Ruderal Witchcraft offers a theoretical framework and a set of practices specific to the planetary, weedy natures that emerge as a result of capitalogenic processes. The book is organized according to five categories of witchy, revolutionary action: love spells and invisibility magic in the margins; ‘biotarian’ timecraft; shapeshifting powers of hyperecologies and hyperorganisms; fugitive commoning; and the category of healing, remediation and danger. Drawing primarily from Marxist feminism, Marxist environmental history, science and technology studies, Situationism, as well as the authors’ own ecological interventions in the so-called United States, the authors propose that these actions, when conducted together, can expand the territory from which revolutionaries can renew themselves. Descriptions of how to work with ruderal plants and ruderal ecologies, plant monographs, spells, and other hands-on information that at times resembles a field book, a cultivation guide, or a grimoire round out the offerings in Ruderal Witchcraft.

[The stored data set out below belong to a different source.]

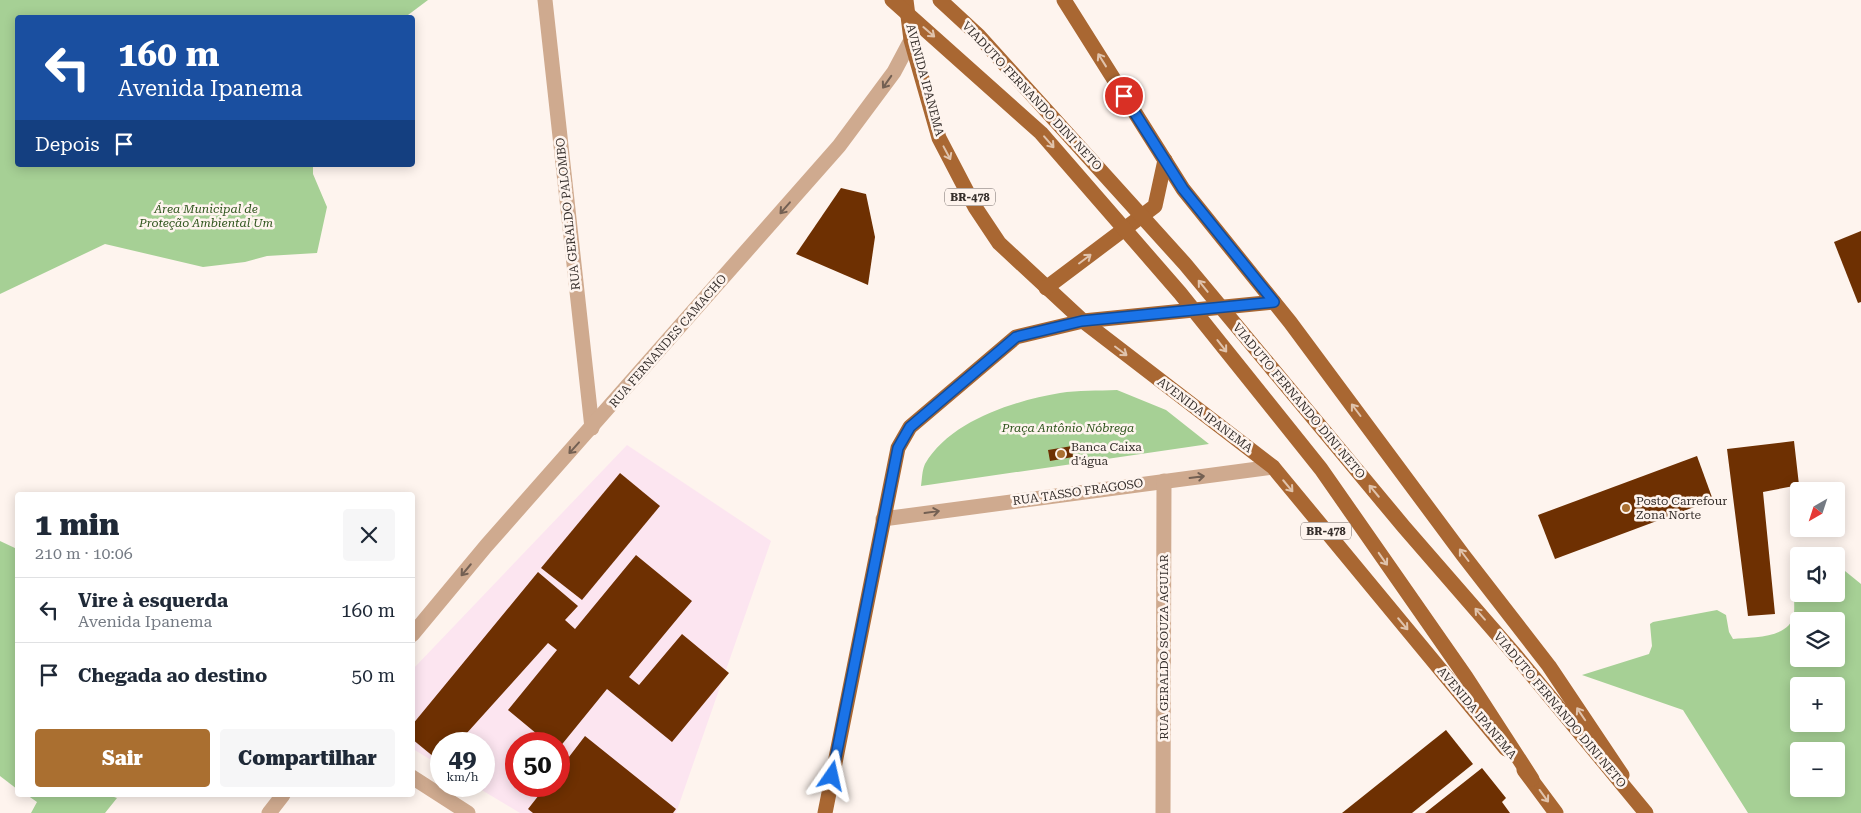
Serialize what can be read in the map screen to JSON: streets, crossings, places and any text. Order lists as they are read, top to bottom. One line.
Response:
{"streets":{"main road":["AVENIDA IPANEMA","VIADUTO FERNANDO DINI NETO","BR-478"],"street":["RUA GERALDO PALOMBO","RUA FERNANDES CAMACHO","RUA TASSO FRAGOSO","RUA GERALDO SOUZA AGUIAR"]},"crossings":[["AVENIDA IPANEMA","VIADUTO FERNANDO DINI NETO"],["AVENIDA IPANEMA","RUA FERNANDES CAMACHO"],["AVENIDA IPANEMA","RUA TASSO FRAGOSO"],["RUA GERALDO PALOMBO","RUA FERNANDES CAMACHO"],["RUA TASSO FRAGOSO","RUA GERALDO SOUZA AGUIAR"]],"one_way":["RUA FERNANDES CAMACHO","RUA TASSO FRAGOSO"],"parks":["Área Municipal de Proteção Ambiental Um","Praça Antônio Nóbrega"],"places":["Banca Caixa d'água","Posto Carrefour Zona Norte"],"north":"bottom left","page":{"turn":["160 m","Avenida Ipanema"],"then":"Depois","map_buttons":["+","−"],"heading":["1 min","210 m · 10:06"],"list":[{"name":"Vire à esquerda","note":"Avenida Ipanema","value":"160 m"},{"name":"Chegada ao destino","value":"50 m"}],"buttons":["Sair","Compartilhar"],"speed":"49 km/h","limit":"50"}}
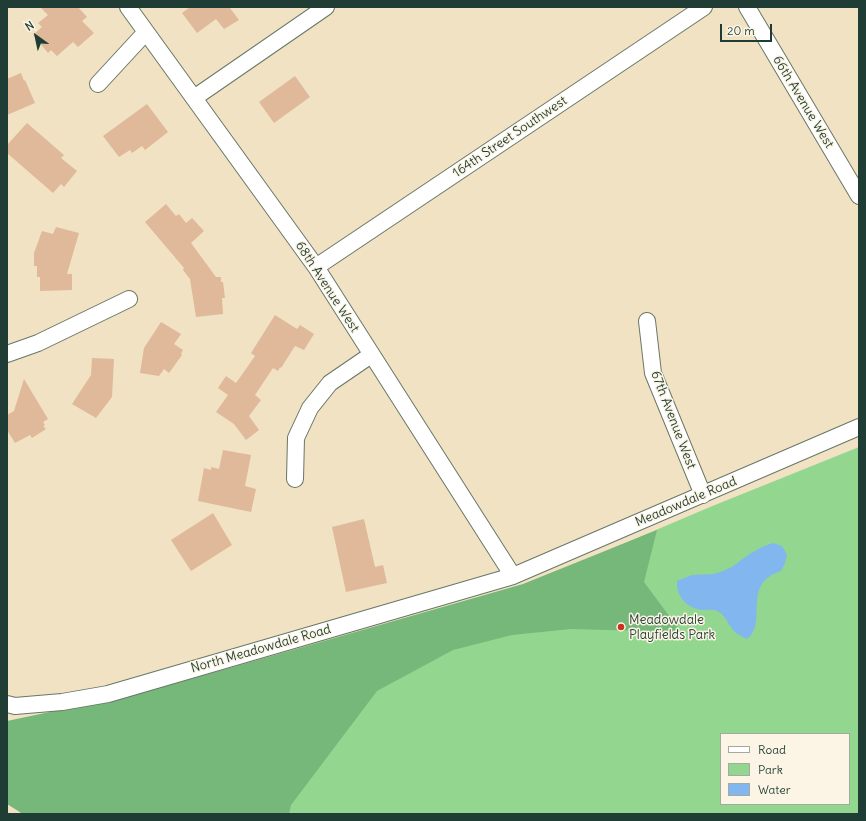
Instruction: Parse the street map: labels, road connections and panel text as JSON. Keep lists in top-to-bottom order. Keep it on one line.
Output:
{"streets":{"street":["66th Avenue West","164th Street Southwest","68th Avenue West","67th Avenue West","Meadowdale Road","North Meadowdale Road"]},"crossings":[["164th Street Southwest","68th Avenue West"],["68th Avenue West","Meadowdale Road"],["68th Avenue West","North Meadowdale Road"],["67th Avenue West","Meadowdale Road"],["Meadowdale Road","North Meadowdale Road"]],"places":["Meadowdale Playfields Park"],"legend":["Road","Park","Water"],"scale_bar":"20 m","north":"top left"}
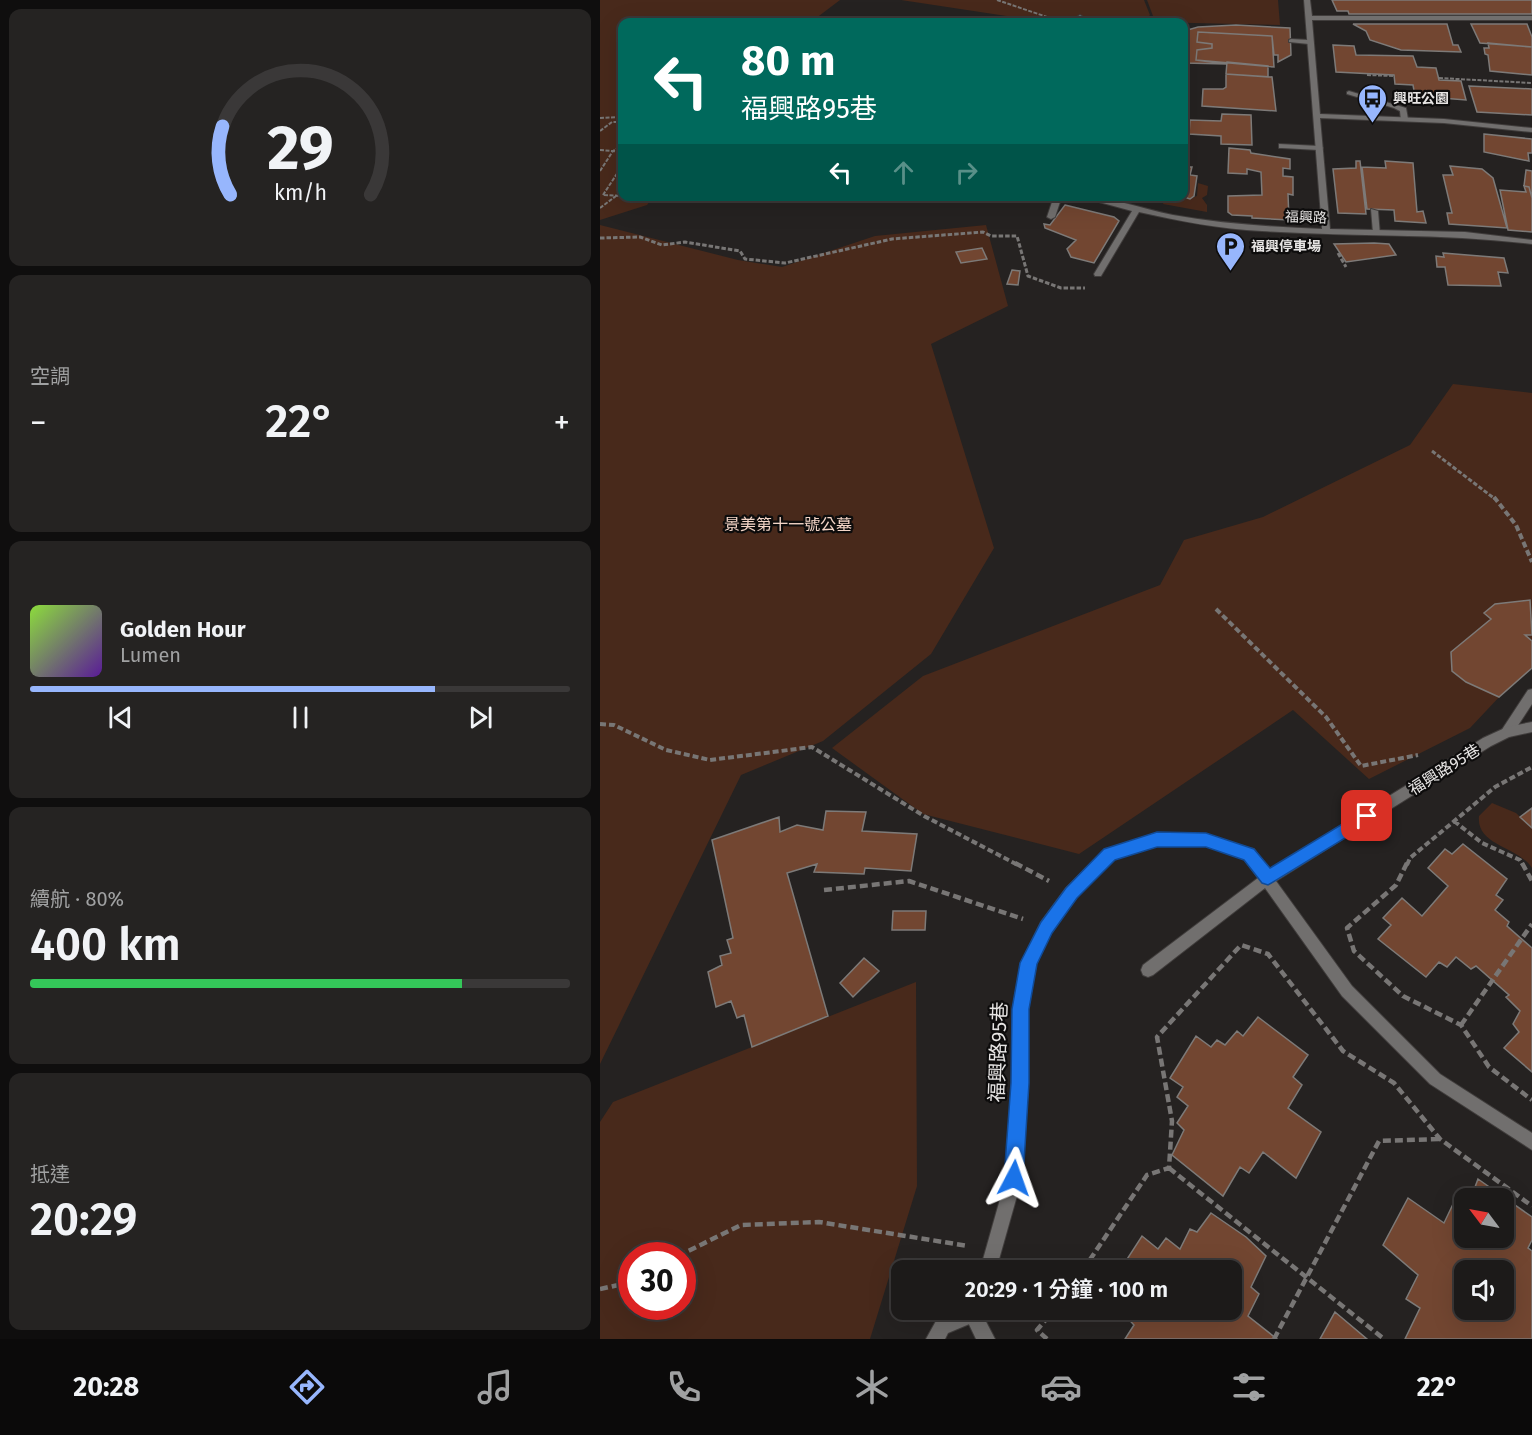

Margaretha Haughwout and Oliver Kellhammer

Margaretha Haughwout works with humans, and the more-than-human, across technologies and ecologies, to cultivate a radical imagination that antagonizes proprietary regimes, colonial temporalities, and capitalist forms of labor. Haughwout’s work is exhibited nationally and internationally. She received her MFA from the University of California Santa Cruz, and holds certificates in permaculture and herbalism. She is Associate Professor of Art at Colgate University

Oliver Kellhammer is an ecological artist, educator, activist and writer. Through his botanical interventions and public art projects, he seeks to demonstrate nature’s surprising ability to recover from damage. He divides his time between his home in New York’s Alphabet City, where he is a part-time assistant professor in Sustainable Systems at Parsons, and rural British Columbia.